Task directions: Reproduce the records below with every instance of "absolute pixels" swapped for "pixel units", keeping everything else unchanged.

---- Data for this task

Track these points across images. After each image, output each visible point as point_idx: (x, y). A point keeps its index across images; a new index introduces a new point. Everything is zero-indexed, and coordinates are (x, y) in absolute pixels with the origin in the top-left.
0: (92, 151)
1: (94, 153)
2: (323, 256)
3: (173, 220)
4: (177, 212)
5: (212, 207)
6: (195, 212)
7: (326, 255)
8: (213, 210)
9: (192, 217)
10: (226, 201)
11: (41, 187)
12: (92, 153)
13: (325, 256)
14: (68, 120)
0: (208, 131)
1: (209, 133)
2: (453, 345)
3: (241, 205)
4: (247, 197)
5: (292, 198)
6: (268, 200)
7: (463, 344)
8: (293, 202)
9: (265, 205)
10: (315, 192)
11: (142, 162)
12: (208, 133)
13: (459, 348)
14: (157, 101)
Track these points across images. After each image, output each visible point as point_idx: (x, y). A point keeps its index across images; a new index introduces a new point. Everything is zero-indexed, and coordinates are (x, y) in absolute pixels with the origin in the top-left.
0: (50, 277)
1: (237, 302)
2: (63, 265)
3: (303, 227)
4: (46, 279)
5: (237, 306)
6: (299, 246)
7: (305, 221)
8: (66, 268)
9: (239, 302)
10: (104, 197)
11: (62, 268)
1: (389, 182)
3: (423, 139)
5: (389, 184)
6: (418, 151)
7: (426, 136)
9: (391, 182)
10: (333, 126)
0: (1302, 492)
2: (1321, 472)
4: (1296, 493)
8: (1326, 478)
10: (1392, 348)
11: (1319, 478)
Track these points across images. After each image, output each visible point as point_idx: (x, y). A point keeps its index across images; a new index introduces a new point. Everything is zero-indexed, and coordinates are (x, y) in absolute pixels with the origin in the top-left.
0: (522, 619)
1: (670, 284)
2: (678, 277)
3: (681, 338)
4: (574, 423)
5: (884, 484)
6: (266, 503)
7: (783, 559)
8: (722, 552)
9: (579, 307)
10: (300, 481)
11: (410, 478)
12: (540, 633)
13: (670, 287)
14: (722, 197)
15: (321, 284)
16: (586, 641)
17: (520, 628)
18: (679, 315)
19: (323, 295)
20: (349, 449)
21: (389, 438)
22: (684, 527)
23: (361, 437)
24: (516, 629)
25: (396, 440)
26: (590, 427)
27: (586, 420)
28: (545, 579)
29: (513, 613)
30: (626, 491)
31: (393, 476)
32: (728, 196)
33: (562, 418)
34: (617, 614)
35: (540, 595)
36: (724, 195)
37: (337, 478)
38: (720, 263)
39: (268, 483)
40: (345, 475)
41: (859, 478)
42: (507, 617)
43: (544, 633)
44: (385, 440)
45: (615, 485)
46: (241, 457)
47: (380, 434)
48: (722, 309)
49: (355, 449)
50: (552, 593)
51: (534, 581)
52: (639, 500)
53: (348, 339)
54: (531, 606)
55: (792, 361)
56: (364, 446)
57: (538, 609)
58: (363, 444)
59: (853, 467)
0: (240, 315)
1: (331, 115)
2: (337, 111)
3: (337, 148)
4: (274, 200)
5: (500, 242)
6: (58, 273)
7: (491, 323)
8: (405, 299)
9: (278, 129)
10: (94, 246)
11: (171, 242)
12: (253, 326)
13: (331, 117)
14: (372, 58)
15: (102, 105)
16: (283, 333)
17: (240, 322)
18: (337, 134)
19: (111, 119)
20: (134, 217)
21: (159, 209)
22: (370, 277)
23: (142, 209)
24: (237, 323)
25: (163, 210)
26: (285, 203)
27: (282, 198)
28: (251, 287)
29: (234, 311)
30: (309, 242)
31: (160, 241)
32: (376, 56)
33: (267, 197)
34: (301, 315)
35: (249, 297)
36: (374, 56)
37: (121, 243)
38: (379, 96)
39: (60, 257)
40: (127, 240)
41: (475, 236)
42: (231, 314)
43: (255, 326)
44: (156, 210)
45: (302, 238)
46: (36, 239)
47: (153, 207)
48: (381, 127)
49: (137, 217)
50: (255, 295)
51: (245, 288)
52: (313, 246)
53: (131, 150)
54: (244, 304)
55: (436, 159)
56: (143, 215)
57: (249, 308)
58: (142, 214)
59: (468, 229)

--------

Output of the exercise:
Track these points across images. After each image, output each visible point as point_idx: (x, y). A point keeps its index across images; a new index introduces a new point. Everything is zero-indexed, and coordinates are (x, y) in pixel units with the origin in the top-left.
0: (92, 151)
1: (94, 153)
2: (323, 256)
3: (173, 220)
4: (177, 212)
5: (212, 207)
6: (195, 212)
7: (326, 255)
8: (213, 210)
9: (192, 217)
10: (226, 201)
11: (41, 187)
12: (92, 153)
13: (325, 256)
14: (68, 120)
0: (208, 131)
1: (209, 133)
2: (453, 345)
3: (241, 205)
4: (247, 197)
5: (292, 198)
6: (268, 200)
7: (463, 344)
8: (293, 202)
9: (265, 205)
10: (315, 192)
11: (142, 162)
12: (208, 133)
13: (459, 348)
14: (157, 101)
Track these points across images. After each image, output each visible point as point_idx: (x, y). A point keeps its index across images; a new index introduces a new point. Everything is zero-indexed, and coordinates are (x, y) in pixel units with the origin in the top-left.
0: (50, 277)
1: (237, 302)
2: (63, 265)
3: (303, 227)
4: (46, 279)
5: (237, 306)
6: (299, 246)
7: (305, 221)
8: (66, 268)
9: (239, 302)
10: (104, 197)
11: (62, 268)
1: (389, 182)
3: (423, 139)
5: (389, 184)
6: (418, 151)
7: (426, 136)
9: (391, 182)
10: (333, 126)
0: (1302, 492)
2: (1321, 472)
4: (1296, 493)
8: (1326, 478)
10: (1392, 348)
11: (1319, 478)
Track these points across images. After each image, output each visible point as point_idx: (x, y). A point keeps its index across images; a new index introduces a new point. Everything is zero-indexed, and coordinates are (x, y) in pixel units with the origin in the top-left.
0: (522, 619)
1: (670, 284)
2: (678, 277)
3: (681, 338)
4: (574, 423)
5: (884, 484)
6: (266, 503)
7: (783, 559)
8: (722, 552)
9: (579, 307)
10: (300, 481)
11: (410, 478)
12: (540, 633)
13: (670, 287)
14: (722, 197)
15: (321, 284)
16: (586, 641)
17: (520, 628)
18: (679, 315)
19: (323, 295)
20: (349, 449)
21: (389, 438)
22: (684, 527)
23: (361, 437)
24: (516, 629)
25: (396, 440)
26: (590, 427)
27: (586, 420)
28: (545, 579)
29: (513, 613)
30: (626, 491)
31: (393, 476)
32: (728, 196)
33: (562, 418)
34: (617, 614)
35: (540, 595)
36: (724, 195)
37: (337, 478)
38: (720, 263)
39: (268, 483)
40: (345, 475)
41: (859, 478)
42: (507, 617)
43: (544, 633)
44: (385, 440)
45: (615, 485)
46: (241, 457)
47: (380, 434)
48: (722, 309)
49: (355, 449)
50: (552, 593)
51: (534, 581)
52: (639, 500)
53: (348, 339)
54: (531, 606)
55: (792, 361)
56: (364, 446)
57: (538, 609)
58: (363, 444)
59: (853, 467)
0: (240, 315)
1: (331, 115)
2: (337, 111)
3: (337, 148)
4: (274, 200)
5: (500, 242)
6: (58, 273)
7: (491, 323)
8: (405, 299)
9: (278, 129)
10: (94, 246)
11: (171, 242)
12: (253, 326)
13: (331, 117)
14: (372, 58)
15: (102, 105)
16: (283, 333)
17: (240, 322)
18: (337, 134)
19: (111, 119)
20: (134, 217)
21: (159, 209)
22: (370, 277)
23: (142, 209)
24: (237, 323)
25: (163, 210)
26: (285, 203)
27: (282, 198)
28: (251, 287)
29: (234, 311)
30: (309, 242)
31: (160, 241)
32: (376, 56)
33: (267, 197)
34: (301, 315)
35: (249, 297)
36: (374, 56)
37: (121, 243)
38: (379, 96)
39: (60, 257)
40: (127, 240)
41: (475, 236)
42: (231, 314)
43: (255, 326)
44: (156, 210)
45: (302, 238)
46: (36, 239)
47: (153, 207)
48: (381, 127)
49: (137, 217)
50: (255, 295)
51: (245, 288)
52: (313, 246)
53: (131, 150)
54: (244, 304)
55: (436, 159)
56: (143, 215)
57: (249, 308)
58: (142, 214)
59: (468, 229)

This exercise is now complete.